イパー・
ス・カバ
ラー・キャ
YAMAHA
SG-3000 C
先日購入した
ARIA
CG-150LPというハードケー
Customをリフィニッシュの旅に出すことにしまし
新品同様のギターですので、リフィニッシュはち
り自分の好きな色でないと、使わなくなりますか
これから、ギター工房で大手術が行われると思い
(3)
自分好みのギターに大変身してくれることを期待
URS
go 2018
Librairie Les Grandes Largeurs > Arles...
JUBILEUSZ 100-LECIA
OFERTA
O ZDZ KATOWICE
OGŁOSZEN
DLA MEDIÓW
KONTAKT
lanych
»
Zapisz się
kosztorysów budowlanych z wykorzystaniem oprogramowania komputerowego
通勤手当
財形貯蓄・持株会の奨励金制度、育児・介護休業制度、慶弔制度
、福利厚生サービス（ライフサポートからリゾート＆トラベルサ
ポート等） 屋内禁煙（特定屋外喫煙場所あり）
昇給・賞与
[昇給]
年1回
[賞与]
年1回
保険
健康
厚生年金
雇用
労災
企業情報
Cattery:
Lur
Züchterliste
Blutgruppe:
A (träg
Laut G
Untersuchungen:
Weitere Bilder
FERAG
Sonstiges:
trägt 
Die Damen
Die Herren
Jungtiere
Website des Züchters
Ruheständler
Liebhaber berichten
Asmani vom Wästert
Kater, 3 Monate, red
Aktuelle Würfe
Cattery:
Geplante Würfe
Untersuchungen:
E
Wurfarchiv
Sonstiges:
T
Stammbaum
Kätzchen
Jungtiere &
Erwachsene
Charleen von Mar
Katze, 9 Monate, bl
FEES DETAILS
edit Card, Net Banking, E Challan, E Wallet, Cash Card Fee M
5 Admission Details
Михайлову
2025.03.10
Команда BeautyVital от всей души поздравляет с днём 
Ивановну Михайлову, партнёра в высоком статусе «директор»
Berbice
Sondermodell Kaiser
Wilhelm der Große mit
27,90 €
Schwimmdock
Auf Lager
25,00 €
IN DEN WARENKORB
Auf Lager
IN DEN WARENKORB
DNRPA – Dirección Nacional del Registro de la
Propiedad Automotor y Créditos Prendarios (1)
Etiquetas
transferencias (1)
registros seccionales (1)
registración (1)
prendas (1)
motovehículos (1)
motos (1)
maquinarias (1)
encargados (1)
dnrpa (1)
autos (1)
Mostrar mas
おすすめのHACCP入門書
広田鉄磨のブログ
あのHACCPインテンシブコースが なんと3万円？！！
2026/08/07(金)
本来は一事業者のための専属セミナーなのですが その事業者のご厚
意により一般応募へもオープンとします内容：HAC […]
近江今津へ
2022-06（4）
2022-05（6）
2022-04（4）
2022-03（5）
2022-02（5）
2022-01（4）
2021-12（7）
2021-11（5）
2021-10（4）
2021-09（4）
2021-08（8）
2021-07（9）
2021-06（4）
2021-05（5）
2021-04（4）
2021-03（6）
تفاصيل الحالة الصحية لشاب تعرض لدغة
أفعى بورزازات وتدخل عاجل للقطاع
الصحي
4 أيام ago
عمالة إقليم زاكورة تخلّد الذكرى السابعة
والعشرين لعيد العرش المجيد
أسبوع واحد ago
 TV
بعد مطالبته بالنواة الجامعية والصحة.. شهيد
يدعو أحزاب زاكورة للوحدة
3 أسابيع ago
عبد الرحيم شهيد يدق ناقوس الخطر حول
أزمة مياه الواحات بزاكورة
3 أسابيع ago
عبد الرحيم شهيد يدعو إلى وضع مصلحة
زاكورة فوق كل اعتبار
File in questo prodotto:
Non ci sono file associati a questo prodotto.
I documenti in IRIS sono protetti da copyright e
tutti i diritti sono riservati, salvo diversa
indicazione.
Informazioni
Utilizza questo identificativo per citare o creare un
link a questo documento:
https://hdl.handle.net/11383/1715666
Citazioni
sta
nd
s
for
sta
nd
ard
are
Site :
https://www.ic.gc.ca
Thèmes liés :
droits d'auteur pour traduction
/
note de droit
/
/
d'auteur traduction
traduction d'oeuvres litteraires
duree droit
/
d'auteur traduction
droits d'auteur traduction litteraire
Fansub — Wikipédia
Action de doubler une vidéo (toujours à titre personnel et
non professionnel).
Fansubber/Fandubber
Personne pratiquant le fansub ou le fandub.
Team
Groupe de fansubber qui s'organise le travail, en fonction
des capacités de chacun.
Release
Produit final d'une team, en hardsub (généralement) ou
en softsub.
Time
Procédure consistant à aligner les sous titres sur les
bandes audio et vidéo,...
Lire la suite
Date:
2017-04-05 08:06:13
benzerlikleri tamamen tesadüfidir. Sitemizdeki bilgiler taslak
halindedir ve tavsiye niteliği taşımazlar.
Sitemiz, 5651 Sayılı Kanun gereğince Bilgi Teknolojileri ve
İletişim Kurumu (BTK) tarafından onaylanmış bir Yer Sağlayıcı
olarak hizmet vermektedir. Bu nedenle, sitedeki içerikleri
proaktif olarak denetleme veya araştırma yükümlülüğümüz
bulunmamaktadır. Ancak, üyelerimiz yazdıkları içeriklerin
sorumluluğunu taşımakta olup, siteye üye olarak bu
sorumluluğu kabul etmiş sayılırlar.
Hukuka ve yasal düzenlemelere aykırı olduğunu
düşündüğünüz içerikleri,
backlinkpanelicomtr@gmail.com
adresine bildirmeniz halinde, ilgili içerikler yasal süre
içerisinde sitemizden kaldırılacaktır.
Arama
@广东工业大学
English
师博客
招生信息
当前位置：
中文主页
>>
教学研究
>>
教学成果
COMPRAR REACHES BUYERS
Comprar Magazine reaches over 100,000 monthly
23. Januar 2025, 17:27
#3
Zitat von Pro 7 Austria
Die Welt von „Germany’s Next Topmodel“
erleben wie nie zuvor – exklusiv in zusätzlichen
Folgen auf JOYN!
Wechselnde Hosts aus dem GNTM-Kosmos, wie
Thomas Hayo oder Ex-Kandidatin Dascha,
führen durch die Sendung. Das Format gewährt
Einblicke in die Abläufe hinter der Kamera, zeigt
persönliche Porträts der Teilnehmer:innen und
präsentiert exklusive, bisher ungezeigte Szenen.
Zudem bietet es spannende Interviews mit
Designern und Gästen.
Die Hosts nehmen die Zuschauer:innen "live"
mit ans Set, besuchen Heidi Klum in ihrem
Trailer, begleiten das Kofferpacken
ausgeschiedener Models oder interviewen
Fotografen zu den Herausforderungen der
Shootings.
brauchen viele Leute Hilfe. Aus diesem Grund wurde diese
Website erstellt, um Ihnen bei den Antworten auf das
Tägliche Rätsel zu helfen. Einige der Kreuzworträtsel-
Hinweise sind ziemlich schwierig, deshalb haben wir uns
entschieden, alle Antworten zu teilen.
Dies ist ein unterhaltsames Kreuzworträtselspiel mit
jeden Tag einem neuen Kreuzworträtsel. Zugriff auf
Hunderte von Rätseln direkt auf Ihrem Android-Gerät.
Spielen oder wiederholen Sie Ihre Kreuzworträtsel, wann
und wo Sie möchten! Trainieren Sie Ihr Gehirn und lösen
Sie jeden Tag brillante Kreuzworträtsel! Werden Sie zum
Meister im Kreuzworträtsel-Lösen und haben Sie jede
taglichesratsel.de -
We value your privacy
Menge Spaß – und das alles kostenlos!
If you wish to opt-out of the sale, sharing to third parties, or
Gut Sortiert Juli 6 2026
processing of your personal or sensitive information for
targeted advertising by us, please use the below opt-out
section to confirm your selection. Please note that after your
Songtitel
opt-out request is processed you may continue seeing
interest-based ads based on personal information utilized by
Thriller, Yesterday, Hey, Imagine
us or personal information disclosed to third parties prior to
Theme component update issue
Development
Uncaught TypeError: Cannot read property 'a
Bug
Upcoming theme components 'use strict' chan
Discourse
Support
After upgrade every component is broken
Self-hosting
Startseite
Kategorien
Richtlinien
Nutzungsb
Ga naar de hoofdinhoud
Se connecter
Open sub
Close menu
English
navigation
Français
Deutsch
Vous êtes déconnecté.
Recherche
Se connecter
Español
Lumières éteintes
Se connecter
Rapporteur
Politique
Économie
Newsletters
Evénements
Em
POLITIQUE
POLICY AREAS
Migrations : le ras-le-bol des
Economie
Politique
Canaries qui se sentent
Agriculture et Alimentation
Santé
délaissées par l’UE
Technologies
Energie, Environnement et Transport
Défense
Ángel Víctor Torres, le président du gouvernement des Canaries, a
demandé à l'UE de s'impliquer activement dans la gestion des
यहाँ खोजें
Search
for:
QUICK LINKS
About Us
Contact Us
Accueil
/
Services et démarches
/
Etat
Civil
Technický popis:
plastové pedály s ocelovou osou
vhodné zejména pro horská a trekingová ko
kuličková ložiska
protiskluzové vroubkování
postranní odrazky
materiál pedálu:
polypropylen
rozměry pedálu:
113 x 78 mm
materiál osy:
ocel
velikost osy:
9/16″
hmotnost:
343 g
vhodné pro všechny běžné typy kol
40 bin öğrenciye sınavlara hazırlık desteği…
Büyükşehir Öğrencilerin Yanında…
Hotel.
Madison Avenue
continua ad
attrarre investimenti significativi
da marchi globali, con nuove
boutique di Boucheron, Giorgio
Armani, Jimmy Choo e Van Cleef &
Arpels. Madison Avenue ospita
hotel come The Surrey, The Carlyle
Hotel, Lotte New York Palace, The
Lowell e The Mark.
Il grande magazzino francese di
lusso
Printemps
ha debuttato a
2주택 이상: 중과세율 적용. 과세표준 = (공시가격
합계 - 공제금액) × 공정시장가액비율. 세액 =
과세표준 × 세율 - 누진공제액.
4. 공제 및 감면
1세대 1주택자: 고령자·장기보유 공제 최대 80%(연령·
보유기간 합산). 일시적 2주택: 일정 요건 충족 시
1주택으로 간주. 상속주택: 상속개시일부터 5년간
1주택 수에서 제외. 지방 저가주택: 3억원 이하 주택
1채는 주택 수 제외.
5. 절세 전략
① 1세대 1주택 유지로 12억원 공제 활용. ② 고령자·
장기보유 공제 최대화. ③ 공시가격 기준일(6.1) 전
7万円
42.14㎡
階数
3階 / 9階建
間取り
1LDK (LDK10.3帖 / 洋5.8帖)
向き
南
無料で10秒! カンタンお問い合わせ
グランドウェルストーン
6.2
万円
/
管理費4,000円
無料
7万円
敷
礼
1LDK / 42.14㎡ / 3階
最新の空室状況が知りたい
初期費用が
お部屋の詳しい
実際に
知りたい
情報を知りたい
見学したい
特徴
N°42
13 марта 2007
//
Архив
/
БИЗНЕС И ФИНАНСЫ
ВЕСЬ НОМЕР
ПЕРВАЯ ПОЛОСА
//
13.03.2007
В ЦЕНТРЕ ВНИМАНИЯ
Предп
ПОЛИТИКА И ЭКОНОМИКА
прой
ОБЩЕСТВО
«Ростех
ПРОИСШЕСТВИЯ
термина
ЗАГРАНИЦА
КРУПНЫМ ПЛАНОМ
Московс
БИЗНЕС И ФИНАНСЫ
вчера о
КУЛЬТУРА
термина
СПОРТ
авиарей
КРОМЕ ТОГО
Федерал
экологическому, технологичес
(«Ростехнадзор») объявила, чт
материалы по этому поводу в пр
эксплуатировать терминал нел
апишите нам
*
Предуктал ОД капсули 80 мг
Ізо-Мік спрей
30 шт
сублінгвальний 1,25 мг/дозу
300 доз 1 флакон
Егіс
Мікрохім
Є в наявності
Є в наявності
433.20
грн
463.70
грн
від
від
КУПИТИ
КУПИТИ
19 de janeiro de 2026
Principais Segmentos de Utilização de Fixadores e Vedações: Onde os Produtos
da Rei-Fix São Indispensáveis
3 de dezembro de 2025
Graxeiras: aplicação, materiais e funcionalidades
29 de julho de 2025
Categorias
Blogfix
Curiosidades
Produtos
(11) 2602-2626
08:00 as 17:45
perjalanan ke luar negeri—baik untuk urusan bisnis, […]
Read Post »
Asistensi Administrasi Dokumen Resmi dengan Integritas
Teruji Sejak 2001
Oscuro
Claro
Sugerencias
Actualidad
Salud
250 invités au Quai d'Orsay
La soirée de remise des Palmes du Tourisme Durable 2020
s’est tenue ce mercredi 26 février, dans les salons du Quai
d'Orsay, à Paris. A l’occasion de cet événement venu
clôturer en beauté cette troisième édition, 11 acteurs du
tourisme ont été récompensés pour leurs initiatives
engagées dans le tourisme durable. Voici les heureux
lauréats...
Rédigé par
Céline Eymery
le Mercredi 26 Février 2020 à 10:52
━━━━━━
#### [TASK DESCRIPTION]
Among the lines of the listing above, count those that include "Website" and give only the total.

#### [SOLUTION TO THE PROBLEM]
2